Bertemu Ketua MPR RI, Aktivis Buruh Sampaikan Aspirasi Terkait RUU Cipta Kerja
jpnn.com, JAKARTA - Aktivis buruh yang merupakan perwakilan Tim Teknis RUU Cipta Kerja (Ciptaker) bertemu Ketua MPR RI Bambang Soesatyo pada Rabu (26/8) lalu.
Mereka terdiri dari 4 konfederasi Serikat Buruh yaitu KSPSI, KSBSI, KSPN, KSARBUMUSI dan 2 Federasi Serikat pekerja Perkebunan Nusantara dan Perkayuan dan Kehutanan Indonesia yang bergabung mewakili 39 Federasi terbesar organisasi serikat pekerja buruh.
Dalam kesempatan tersebut, perwakilan buruh menyampaikan kepada Ketua MPR RI agar hak-hak pekerja buruh tetap diperhatikan sesuai semangat UU Nomor 13 Tahun 2003 tentang Ketenagakerjaan. Selain itu, pembahasan RUU Cipta Kerja diharapkan dapat berlangsung secara terbuka di Badan Legislasi DPR RI.
“Setelah kami mendatangi pimpinan DPR RI, maka giliran kami bertemu temui Mas Bambang Ketua MPR RI. Kami tetap membangun dialog sosial dengan semangat membawa aspirasi kawan-kawan buruh agar menjadi perhatian saat pembahasannya di parlemen,” kata anggota Tim Teknis Tripartit RUU Ciptaker Klaster Ketenagakerjaan mewakili unsur Buruh, Arnod Sihite dalam keterangan persnya, Jumat (28/8).
Lebih lanjut, Wasekjend DPP KSPSI pimpinan Yorrys Raweyai itu mengatakan aspirasi kepentingan buruh yang perlu menjadi perhatian dalam pembahasan RUU Ciptaker misalnya isu upah, Outsourcing, dan PHK (pemutusan hubungan kerja), pasangon agar tetap dipertahankan. Semangatnya harus sesuai dengan UU Nomro 13 Tahun 2003 atau lebih baik dari situ,” tegas Arnod.

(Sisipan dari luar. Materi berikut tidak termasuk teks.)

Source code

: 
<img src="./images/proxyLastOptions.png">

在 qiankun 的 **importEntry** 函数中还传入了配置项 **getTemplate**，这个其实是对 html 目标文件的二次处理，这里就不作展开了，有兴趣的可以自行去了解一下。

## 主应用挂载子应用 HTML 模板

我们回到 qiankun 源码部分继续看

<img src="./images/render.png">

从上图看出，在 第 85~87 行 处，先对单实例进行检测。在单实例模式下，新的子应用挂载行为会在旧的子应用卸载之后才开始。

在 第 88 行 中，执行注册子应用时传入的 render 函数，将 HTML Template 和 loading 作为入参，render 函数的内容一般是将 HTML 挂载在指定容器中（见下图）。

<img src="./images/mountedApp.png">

Selain itu, dia juga meminta kepada DPR RI agar kualitas tenaga kerja Indonesia dapat terus ditingkatkan termasuk melalui kebijakan anggaran pelatihan sehingga angkatan kerja Indonesia dapat terserap dengan baik di pasar kerja.
Menurut anggota LKS Tripartitnas tersebut, dengan keahlian yang dimiliki pekerja buruh akan memiliki daya saing sehingga dapat lebih produktif dan tentu saja berdampak bukan saja pada peningkatan kualitas diri dan kerja tetapi juga ikut memberi kontribusi pada upaya penyehatan dunia usaha.
Sampai saat ini, kata dia, terdapat 70 persen pekerja buruh Indonesia dengan tingkat pendidikan SD dan SMP yang bekerja di sektor padat karya dan pekerja sektor informal. “Ini menjadi catatan kami yang harus diberi perhatian dalam pembahasan RUU Ciptaker,” katanya.